**Sayfa Metni**
===============

Türkiye’nin IŞİD ve PKK’ya karşı iki cephede birden giriştiği askeri harekâta paralel olarak yürüttüğü diplomatik kampanya başarılı sonuçlar vermiş görünüyor.
Uluslararası diplomatik girişimlerin amacı, müttefikler dahil, dünyaya sürdürülmekte olan askeri operasyonların nedenlerini anlatmak ve geniş bir destek sağlamaktır. Ankara bunu yaparken, her iki cephedeki savaşını, günümüzde bütün ülkelerin önemsediği “terörle mücadele” çerçevesi içinde anlatmaya özen göstermektedir.
Operasyonların başlamasından bu yana çeşitli dünya liderleriyle yapılan telefon görüşmeleri bu konuda genel bir anlayış olduğunu gösterdi. Resmi açıklamalara göre bu bağlamda 120’den fazla devletten destek geldi. Buna ayrıca dün olağanüstü toplanan NATO’nun desteğini de eklemek lazım.
İki cephe farkı
Türkiye’nin bu başarılı sonucu elde etmesinde, IŞİD’e karşı savaş açma kararının başlıca rolü oynadığı açık. ABD ve Batılı müttefikler Türkiye’nin IŞİD’e karşı aktif olarak devreye girmesini sanki dört gözle bekliyordu!
Ne var ki Türkiye’nin PKK cephesindeki atağının bazı çevrelerde aynı derecede destek görmediği açıkça seziliyor. Almanya Şansölyesi Merkel’den İngiltere Başbakanı Cameron’a ve Irak Kürt lideri Barzani’ye kadar birçok lider PKK’nın terör eylemlerini kınamakla ve Türkiye’nin öz savunma hakkını teslim etmekle beraber, Kuzey Irak’a karşı girişilen bu operasyonlara iyi bir gözle bakmıyor.

===============

Toplanan veriler

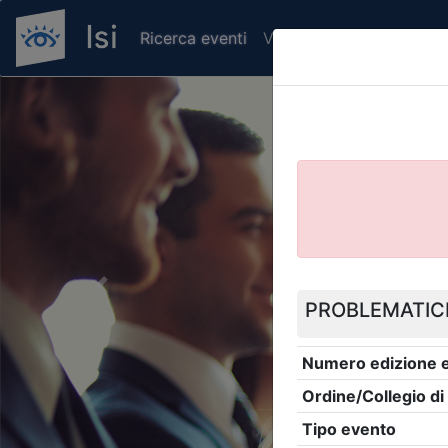
Ricerca eventi
Verifica attestato di pr
Previous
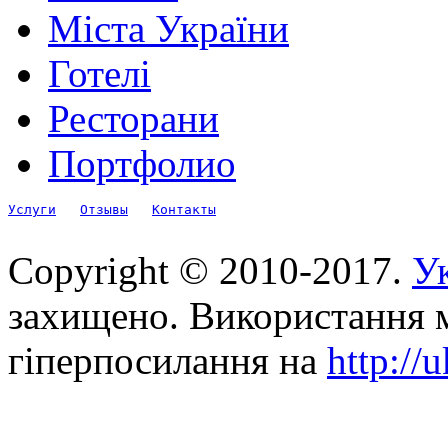
Міста України
Готелі
Ресторани
Портфолио
Услуги
Отзывы
Контакты
Copyright © 2010-2017.
Ук
захищено. Використання м
гіперпосилання на
http://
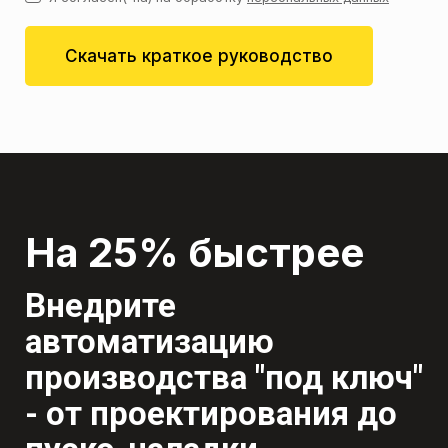
Скачать краткое руководство
На 25% быстрее
Внедрите
автоматизацию
производства "под ключ"
- от проектирования до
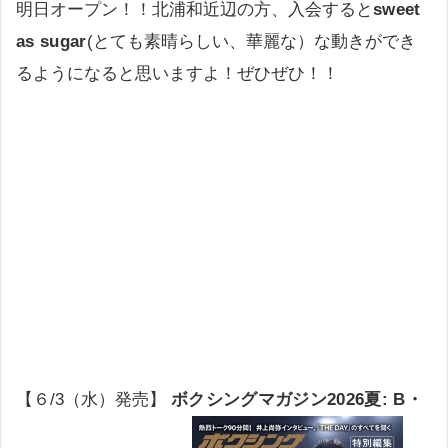
明日オープン！！北浦和近辺の方、入会すると
sweet
as sugar
(とても素晴らしい、華麗な）な動きができ
るようになると思いますよ！ぜひぜひ！！
【６/3（水）発売】
ボクシングマガジン2026夏: B・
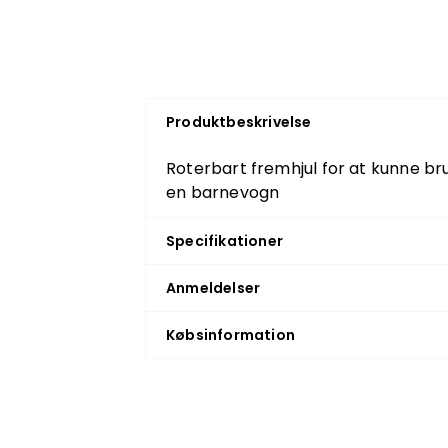
Produktbeskrivelse
Roterbart fremhjul for at kunne b
en barnevogn
Specifikationer
Anmeldelser
Købsinformation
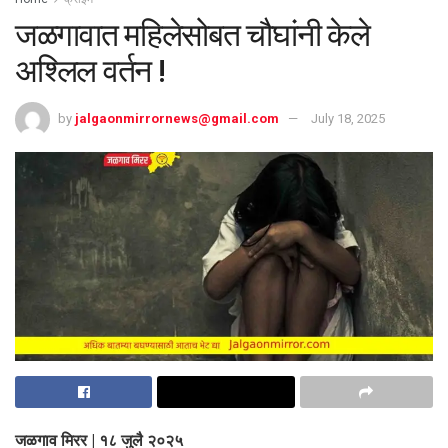
जळगावात महिलेसोबत चौघांनी केले
अश्लिल वर्तन !
by
jalgaonmirrornews@gmail.com
July 18, 2025
जळगाव मिरर | १८ जुलै २०२५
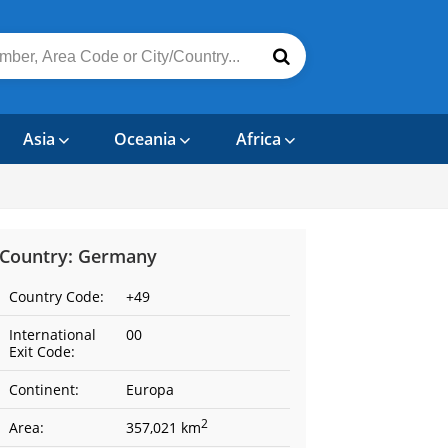
Asia
Oceania
Africa
Country: Germany
Country Code:
+49
International
00
Exit Code:
Continent:
Europa
2
Area:
357,021 km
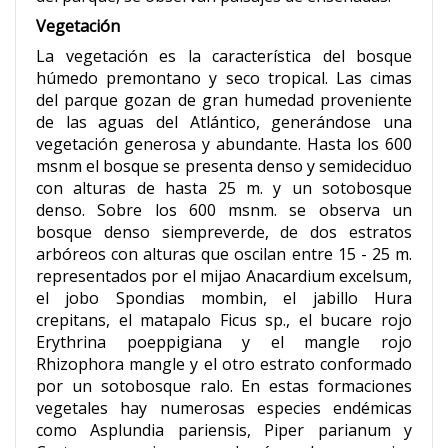
Vegetación
La vegetación es la característica del bosque
húmedo premontano y seco tropical. Las cimas
del parque gozan de gran humedad proveniente
de las aguas del Atlántico, generándose una
vegetación generosa y abundante. Hasta los 600
msnm el bosque se presenta denso y semideciduo
con alturas de hasta 25 m. y un sotobosque
denso. Sobre los 600 msnm. se observa un
bosque denso siempreverde, de dos estratos
arbóreos con alturas que oscilan entre 15 - 25 m.
representados por el mijao Anacardium excelsum,
el jobo Spondias mombin, el jabillo Hura
crepitans, el matapalo Ficus sp., el bucare rojo
Erythrina poeppigiana y el mangle rojo
Rhizophora mangle y el otro estrato conformado
por un sotobosque ralo. En estas formaciones
vegetales hay numerosas especies endémicas
como Asplundia pariensis, Piper parianum y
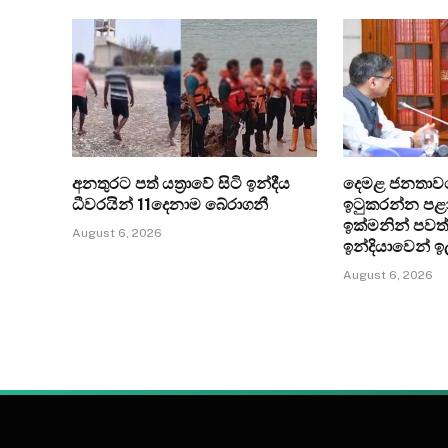
අනතුරට පත් යත්‍රාවේ සිටි ඉන්දීය
දෙමළ ජනතාව
ධීවරයින් 11දෙනාම බේරාගනී
ඉටුකරන්න පළා
ඉක්මනින් පවත
August 6, 2026
ඉන්දියාවෙන් ඉ
August 6, 2026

===============

**Verilen Görev 1**
Sayfa metnine göre, resmi açıklamalarda kaç devletten destek geldiği belirtiliyor?
**Verilen Görev 2**
Aşağıdaki ifadelerin sayfa metniyle uyuşup uyuşmadığını belirleyin ve her biri için metinden belirleyici ifadeyi aynen aktarın:
(a) NATO dün olağanüstü toplandı.
(b) Merkel, PKK’nın terör eylemlerini kınamaktan kaçındı.
(c) Ankara, her iki cephedeki savaşını “terörle mücadele” çerçevesi içinde anlatmaya özen gösteriyor.

**Yanıtınız 1**
120’den fazla devletten destek geldi.

**Yanıtınız 2**
(a) Evet: “dün olağanüstü toplanan NATO’nun desteğini de eklemek lazım”
(b) Hayır: “Almanya Şansölyesi Merkel’den İngiltere Başbakanı Cameron’a ve Irak Kürt lideri Barzani’ye kadar birçok lider PKK’nın terör eylemlerini kınamakla”
(c) Evet: “her iki cephedeki savaşını, günümüzde bütün ülkelerin önemsediği “terörle mücadele” çerçevesi içinde anlatmaya özen göstermektedir”